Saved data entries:
++++++++++++++++++++
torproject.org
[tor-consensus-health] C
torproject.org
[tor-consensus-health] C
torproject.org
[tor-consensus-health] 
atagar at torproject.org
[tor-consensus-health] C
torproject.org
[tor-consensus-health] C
++++++++++++++++++++
### ASSIGNMENT
The data above needs to be repeated exactly, line for line.

### TASK RESPONSE
torproject.org
[tor-consensus-health] C
torproject.org
[tor-consensus-health] C
torproject.org
[tor-consensus-health] 
atagar at torproject.org
[tor-consensus-health] C
torproject.org
[tor-consensus-health] C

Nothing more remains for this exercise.